Abstract ID: 3.11399 | Accepted as Talk | Requested as: Talk | TBA | TBA

Species are shifting their ranges to higher elevations in mountains in response to climate warming. But there is large variation in the magnitude of range shifts, and on average range shifts are much slower than what would be required for them to track the rate of climate warming. To understand the mechanisms explaining range shift lags, we transplanted ten lowland plants to a site above their current elevation limit in the eastern Swiss Alps, with or without the existing vegetation, and with or without artificial warming using open-top chambers. We tracked individual level vital rates of these species across three growing seasons to construct integral projection models (IPMs) to predict population growth rates in the different experimental treatments. All species were predicted to successfully establish above their current elevation limit when the existing vegetation was removed, indicating that the high elevation site is within the climate niche of the species. Seven of the ten species were also predicted to successfully establish, or persist, above their current range edge in the face of interactions with the existing vegetation, and without supplementary warming.
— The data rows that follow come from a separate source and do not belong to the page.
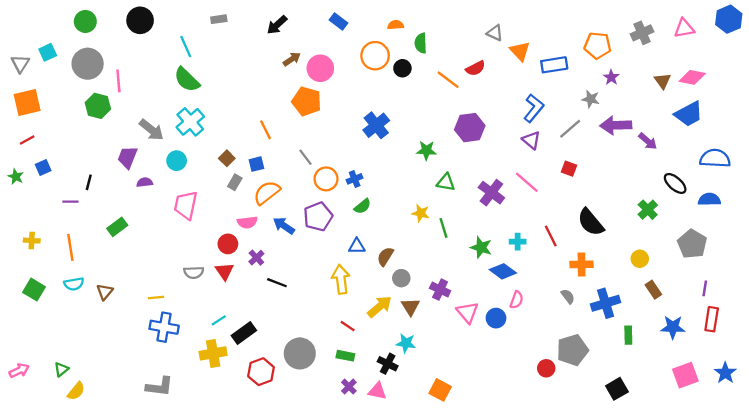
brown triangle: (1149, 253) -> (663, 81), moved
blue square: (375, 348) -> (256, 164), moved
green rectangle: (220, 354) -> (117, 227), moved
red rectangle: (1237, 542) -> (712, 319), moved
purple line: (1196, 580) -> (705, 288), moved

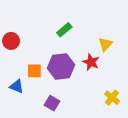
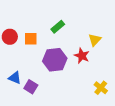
orange square: (34, 71) -> (31, 39), moved
purple square: (52, 103) -> (31, 87), moved

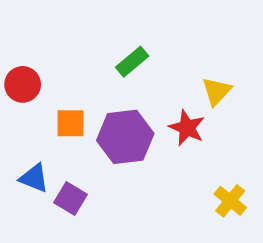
orange square: (31, 39) -> (71, 123), moved

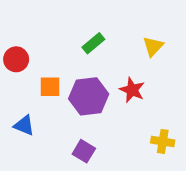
yellow triangle: (217, 91) -> (153, 46), moved
purple square: (71, 199) -> (84, 151), moved
yellow cross: (230, 201) -> (163, 141), turned -30

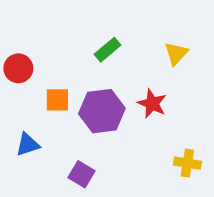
blue triangle: (24, 125) -> (28, 144), turned -40
purple square: (84, 151) -> (82, 174), moved

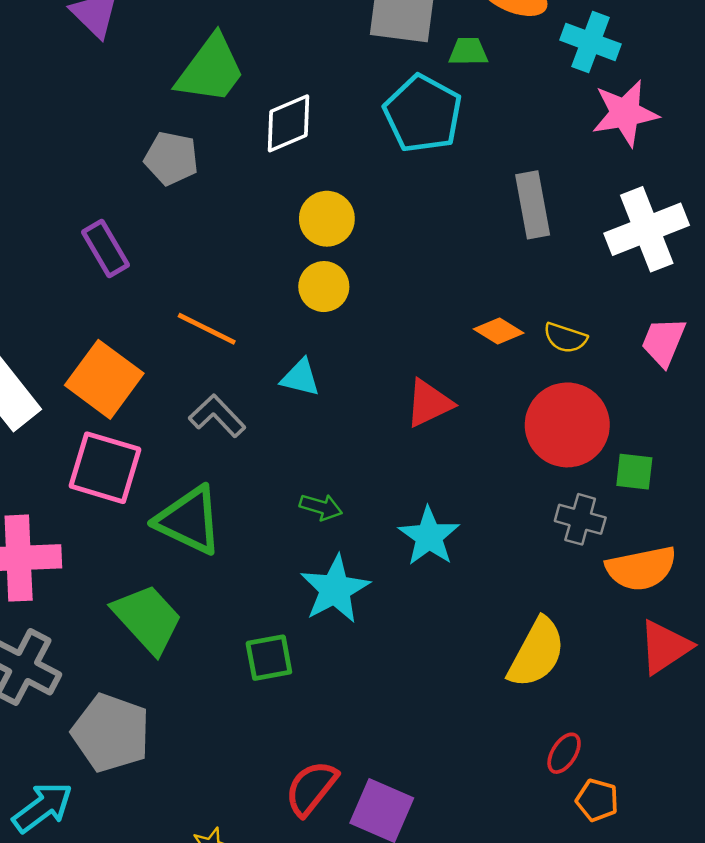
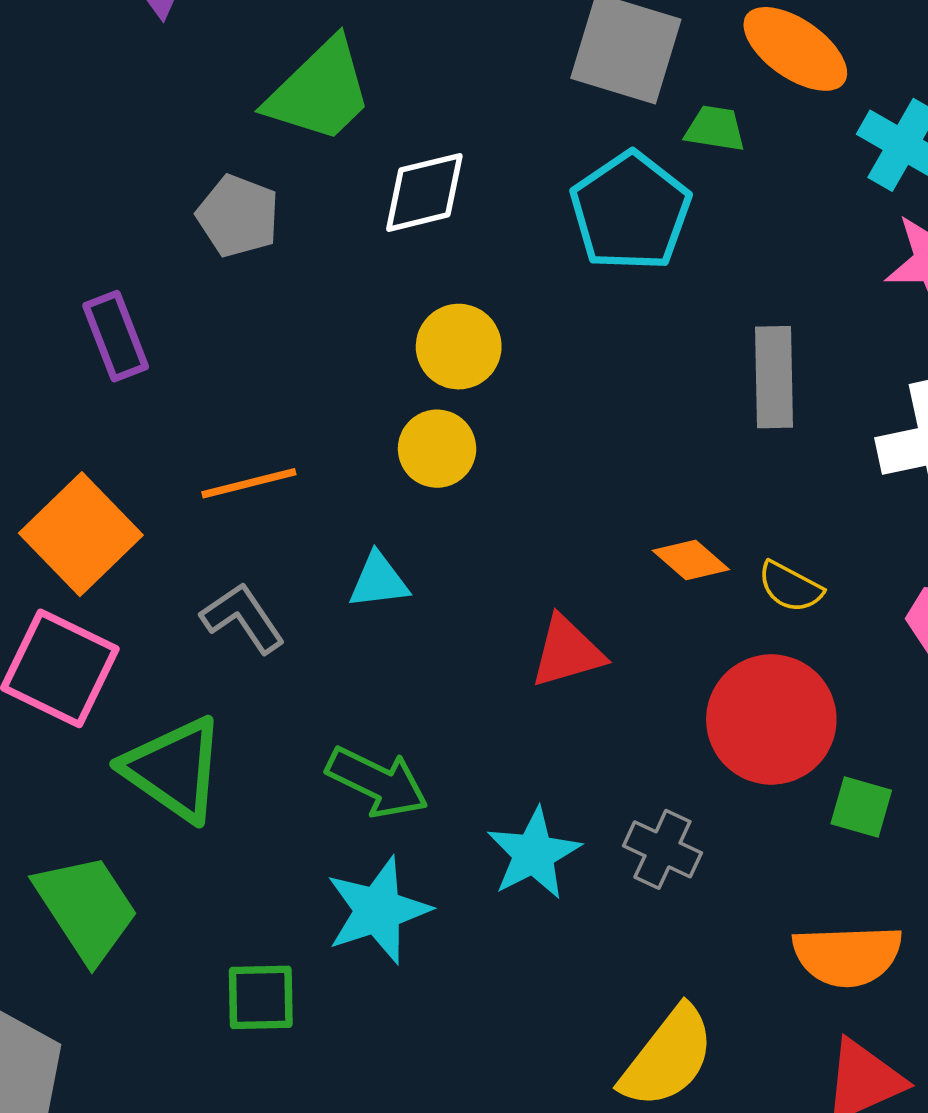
orange line: (207, 329) -> (249, 483), turned -50
cyan triangle: (300, 378) -> (379, 581), turned -30
green arrow: (321, 507) -> (377, 782), size x1.6
gray cross: (580, 519) -> (662, 849), moved

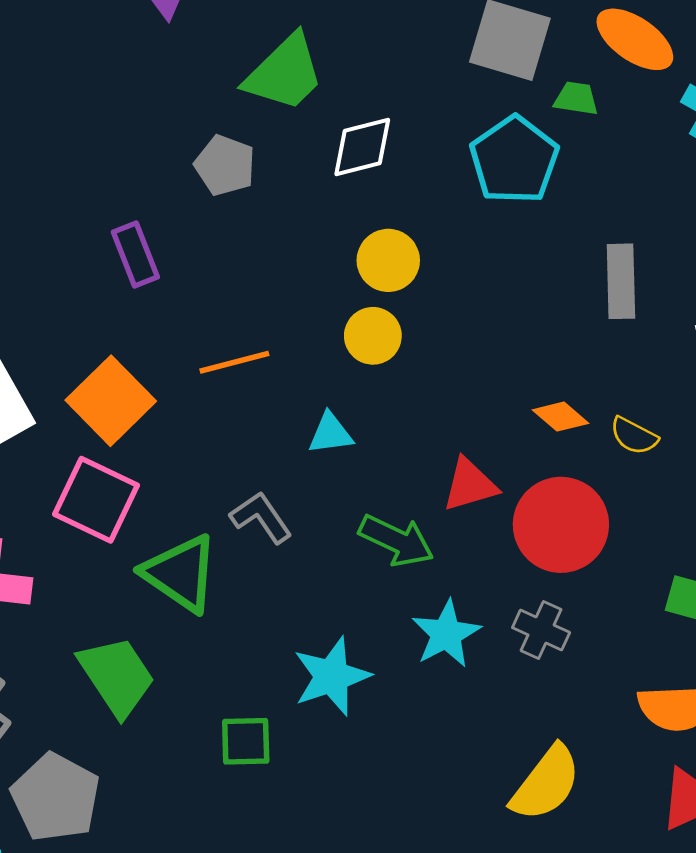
gray L-shape: (243, 618) -> (261, 517), moved
red circle: (771, 719) -> (561, 525), moved
green arrow: (377, 782) -> (396, 540), moved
This suggests that the absence of these species at higher elevations today can be explained by dispersal limitation. While the remaining three species might also be dispersal limited, their absense from the high elevation sites can be explained by interactions with the resident vegetation, highlighting the potential for competition to constrain range expansion in response to climate change. We conclude that even when dispersal distances between species’ current distribution limits and newly suitable habitat are very small, as will often be the case in mountains, range shift lags can still be caused by dispersal limitation. Future work should therefore focus on quantifying dispersal rates of species along elevation gradients to determine which species may be able to track changing climate. However, our work also implies that even currently widespread species might not be able to keep pace with changing climate, and so measures such as assisted migration might be required to ensure their longer-term survival.